Dans le cadre de ma première année de BTS SIO, j’ai réalisé un projet consistant à mettre en place une solution complète de vidéosurveillance IP sécurisée au sein d’une infrastructure virtualisée. L’objectif était de concevoir une architecture réseau segmentée, capable d’accueillir des caméras IP, de centraliser les flux vidéo et d’assurer leur enregistrement tout en respectant des contraintes strictes de sécurité.

L’infrastructure a été déployée dans un environnement virtualisé comprenant un pare-feu OPNsense jouant le rôle de routeur et de firewall principal. Afin d’appliquer le principe de segmentation réseau, j’ai mis en place plusieurs VLAN distincts : un réseau dédié aux caméras IP, un réseau pour le serveur de supervision et un réseau utilisateur. Chaque VLAN disposait de son propre plan d’adressage IP, ce qui a permis d’isoler les équipements sensibles et de contrôler précisément les communications inter-VLAN.

Le serveur de supervision a été installé sur une machine virtuelle Linux. J’y ai déployé la solution Shinobi, un logiciel de gestion de vidéosurveillance permettant la visualisation en temps réel, l’enregistrement des flux et l’administration centralisée des caméras. L’intégration des caméras IP s’est faite via le protocole RTSP, en configurant manuellement les paramètres réseau : adresse IP, port 554, transport TCP et chemin de flux (stream principal et substream). Cette étape m’a amené à analyser le fonctionnement des flux vidéo H.264 et à ajuster les paramètres de codec pour optimiser la stabilité et la charge système.

Une problématique majeure rencontrée concernait la communication entre sous-réseaux distincts. Les caméras et le serveur Shinobi étant placés sur des VLAN différents, il a été nécessaire de mettre en place des règles firewall spécifiques dans OPNsense. J’ai configuré des règles autorisant uniquement les flux indispensables, notamment le trafic TCP sur le port 554 pour le RTSP ainsi que les tests ICMP pour le diagnostic. Toute autre communication était bloquée par défaut, conformément au principe du “deny all”. Cette configuration m’a permis de comprendre concrètement le fonctionnement du routage inter-VLAN, du filtrage par interface et de la hiérarchisation des règles firewall.

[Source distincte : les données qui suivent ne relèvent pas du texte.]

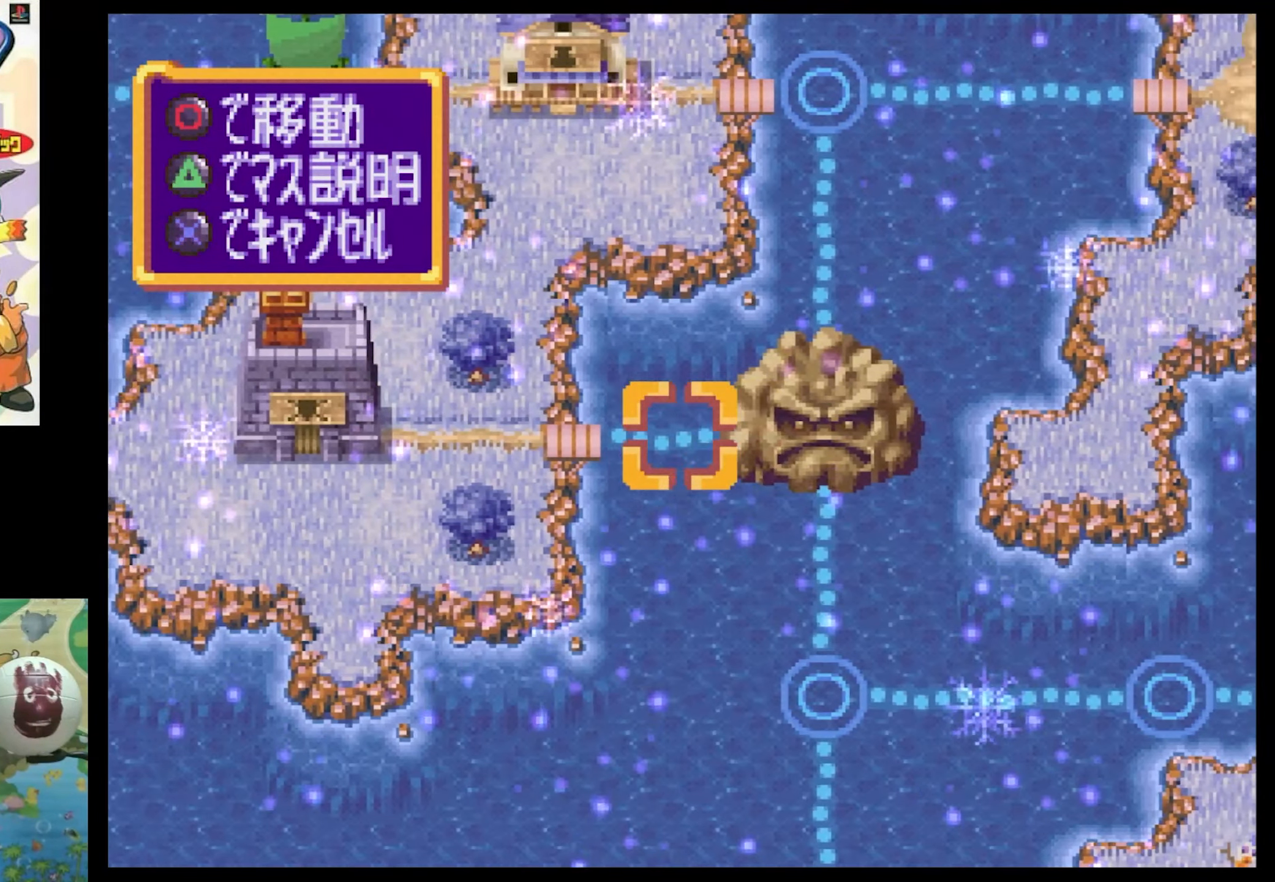
{"buttons": [], "events": [[117, "DPAD_RIGHT", "up"]]}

Des phases de test et de diagnostic ont été réalisées à l’aide d’outils réseau tels que le ping et l’analyse de flux afin de vérifier l’accessibilité des équipements et d’identifier les éventuels blocages. J’ai également dû résoudre des problèmes liés à l’authentification RTSP, au choix du transport (UDP/TCP) et à la configuration des flux secondaires pour améliorer la performance d’affichage.

Ce projet m’a permis de développer des compétences techniques en administration systèmes et réseaux, en configuration de pare-feu, en segmentation VLAN, en gestion de flux RTSP et en sécurisation d’infrastructure. Il illustre ma capacité à concevoir une architecture cohérente, à diagnostiquer des problèmes réseau complexes et à mettre en œuvre des solutions adaptées dans un contexte professionnel simulé.